[Text data extracted from pages]
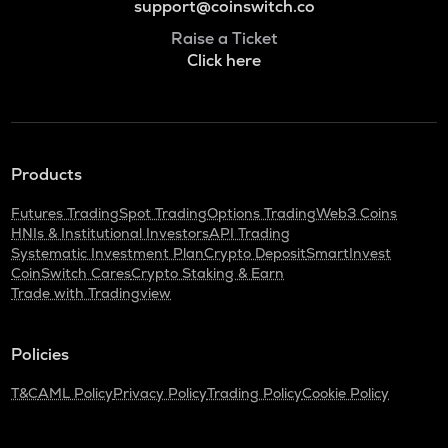
support@coinswitch.co
Raise a Ticket
Click here
Products
Futures Trading
Spot Trading
Options Trading
Web3 Coins
HNIs & Institutional Investors
API Trading
Systematic Investment Plan
Crypto Deposit
SmartInvest
CoinSwitch Cares
Crypto Staking & Earn
Trade with Tradingview
Policies
T&C
AML Policy
Privacy Policy
Trading Policy
Cookie Policy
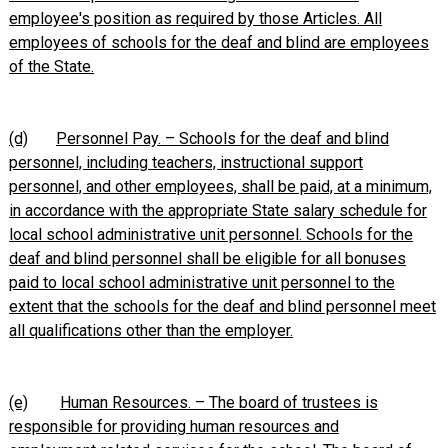
employee's position as required by those Articles. All
employees of schools for the deaf and blind are employees
of the State.
(d)
Personnel Pay. – Schools for the deaf and blind
personnel, including teachers, instructional support
personnel, and other employees, shall be paid, at a minimum,
in accordance with the appropriate State salary schedule for
local school administrative unit personnel. Schools for the
deaf and blind personnel shall be eligible for all bonuses
paid to local school administrative unit personnel to the
extent that the schools for the deaf and blind personnel meet
all qualifications other than the employer.
(e)
Human Resources. – The board of trustees is
responsible for providing human resources and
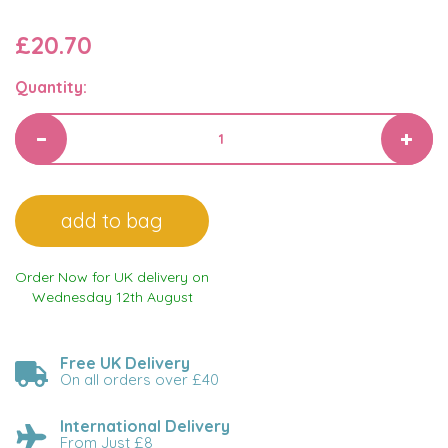
£20.70
Quantity:
Order Now for UK delivery on
Wednesday 12th August
Free UK Delivery
On all orders over £40
International Delivery
From Just £8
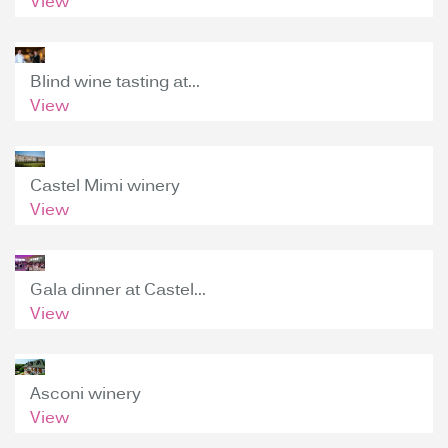
View
Blind wine tasting at...
View
Castel Mimi winery
View
Gala dinner at Castel...
View
Asconi winery
View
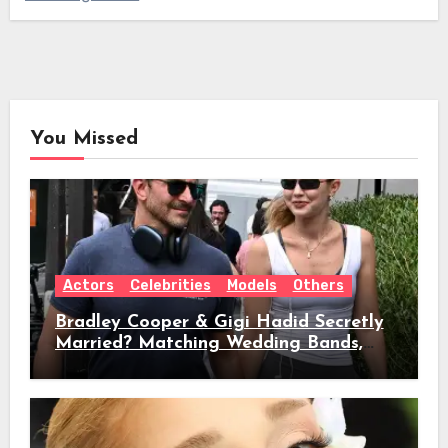
You Missed
Actors
Celebrities
Models
Others
Bradley Cooper & Gigi Hadid Secretly
Married? Matching Wedding Bands,
Age, Height, Relationship Timeline &
Everything We Know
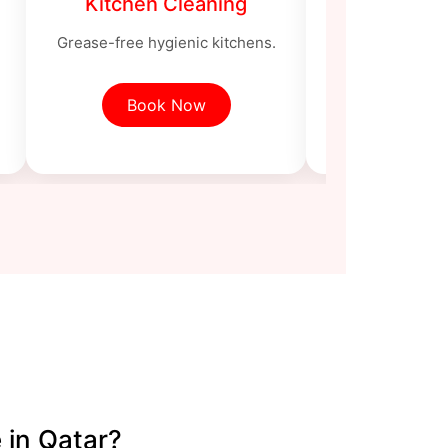
Kitchen Cleaning
Bathroom
Grease-free hygienic kitchens.
Sanitized toi
Book Now
Book
 in Qatar?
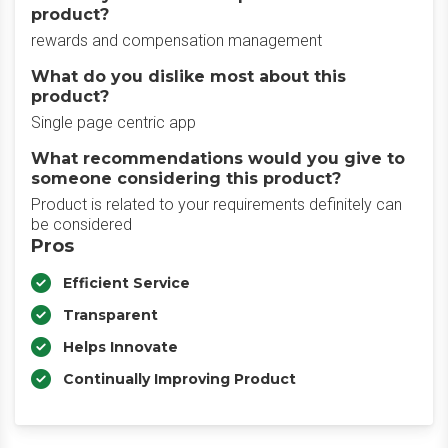
product?
rewards and compensation management
What do you dislike most about this
product?
Single page centric app
What recommendations would you give to
someone considering this product?
Product is related to your requirements definitely can
be considered
Pros
Efficient Service
Transparent
Helps Innovate
Continually Improving Product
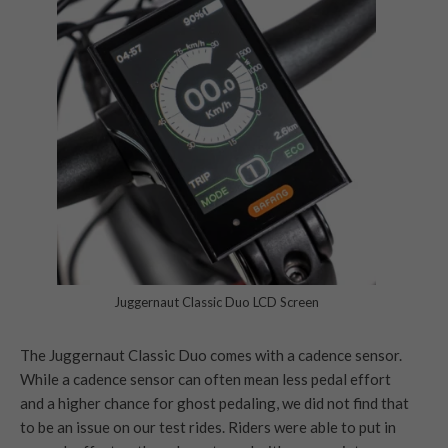
Juggernaut Classic Duo LCD Screen
The Juggernaut Classic Duo comes with a cadence sensor.
While a cadence sensor can often mean less pedal effort
and a higher chance for ghost pedaling, we did not find that
to be an issue on our test rides. Riders were able to put in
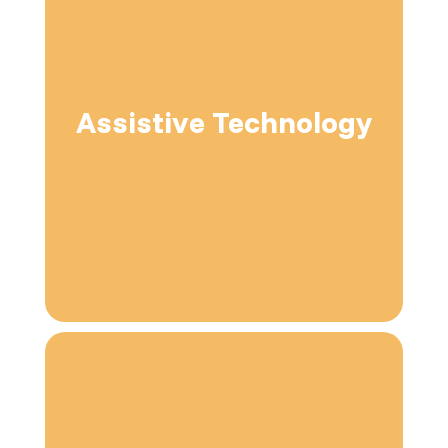
Assistive Technology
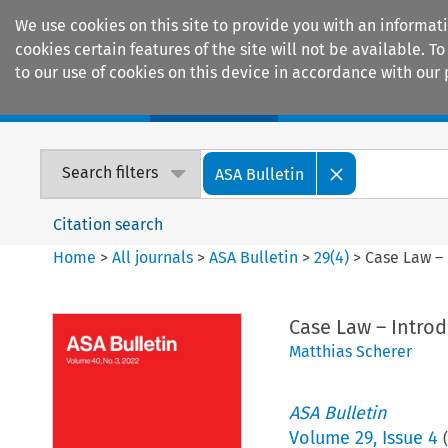
We use cookies on this site to provide you with an informat
cookies certain features of the site will not be available.
to our use of cookies on this device in accordance with our 
Home
Journals
Encyclopaedias
Search filters
ASA Bulletin
Citation search
Home
>
All journals
>
ASA Bulletin
>
29
(
4
)
>
Case Law – 
Case Law – Introd
Matthias Scherer
ASA Bulletin
Volume
29
,
Issue 4
(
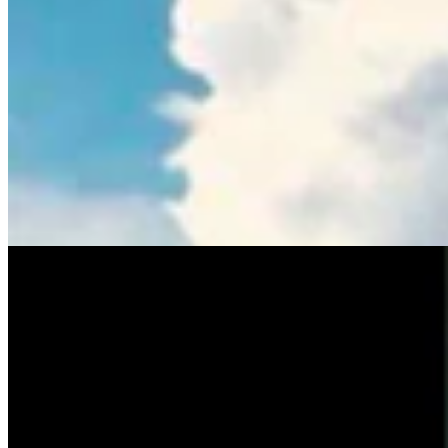
Tom Lubnau: Why You Should Consider Steve
Friess For U.S. House
Tom Lubnau
4 min read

| WHAT THE TASK ASKS |
Extract the text from all of the rows above, reproducing each line unchanged, and leave the pictures out of your answer.

| ANSWER SECTION |
support@coinswitch.co
Raise a Ticket
Click here
Products
Futures Trading
Spot Trading
Options Trading
Web3 Coins
HNIs & Institutional Investors
API Trading
Systematic Investment Plan
Crypto Deposit
SmartInvest
CoinSwitch Cares
Crypto Staking & Earn
Trade with Tradingview
Policies
T&C
AML Policy
Privacy Policy
Trading Policy
Cookie Policy
employee's position as required by those Articles. All
employees of schools for the deaf and blind are employees
of the State.
(d)
Personnel Pay. – Schools for the deaf and blind
personnel, including teachers, instructional support
personnel, and other employees, shall be paid, at a minimum,
in accordance with the appropriate State salary schedule for
local school administrative unit personnel. Schools for the
deaf and blind personnel shall be eligible for all bonuses
paid to local school administrative unit personnel to the
extent that the schools for the deaf and blind personnel meet
all qualifications other than the employer.
(e)
Human Resources. – The board of trustees is
responsible for providing human resources and
£20.70
Quantity:
Order Now for UK delivery on
Wednesday 12th August
Free UK Delivery
On all orders over £40
International Delivery
From Just £8
View
Blind wine tasting at...
View
Castel Mimi winery
View
Gala dinner at Castel...
View
Asconi winery
View
You Missed
Actors
Celebrities
Models
Others
Bradley Cooper & Gigi Hadid Secretly
Married? Matching Wedding Bands,
Age, Height, Relationship Timeline &
Everything We Know
Kitchen Cleaning
Bathroom
Grease-free hygienic kitchens.
Sanitized toi
Book Now
Book
 in Qatar?
product?
rewards and compensation management
What do you dislike most about this
product?
Single page centric app
What recommendations would you give to
someone considering this product?
Product is related to your requirements definitely can
be considered
Pros
Efficient Service
Transparent
Helps Innovate
Continually Improving Product
Juggernaut Classic Duo LCD Screen
The Juggernaut Classic Duo comes with a cadence sensor.
While a cadence sensor can often mean less pedal effort
and a higher chance for ghost pedaling, we did not find that
to be an issue on our test rides. Riders were able to put in
Assistive Technology
We use cookies on this site to provide you with an informat
cookies certain features of the site will not be available.
to our use of cookies on this device in accordance with our 
Home
Journals
Encyclopaedias
Search filters
ASA Bulletin
Citation search
Home
>
All journals
>
ASA Bulletin
>
29
(
4
)
>
Case Law – 
Case Law – Introd
Matthias Scherer
ASA Bulletin
Volume
29
,
Issue 4
(
Tom Lubnau: Why You Should Consider Steve
Friess For U.S. House
Tom Lubnau
4 min read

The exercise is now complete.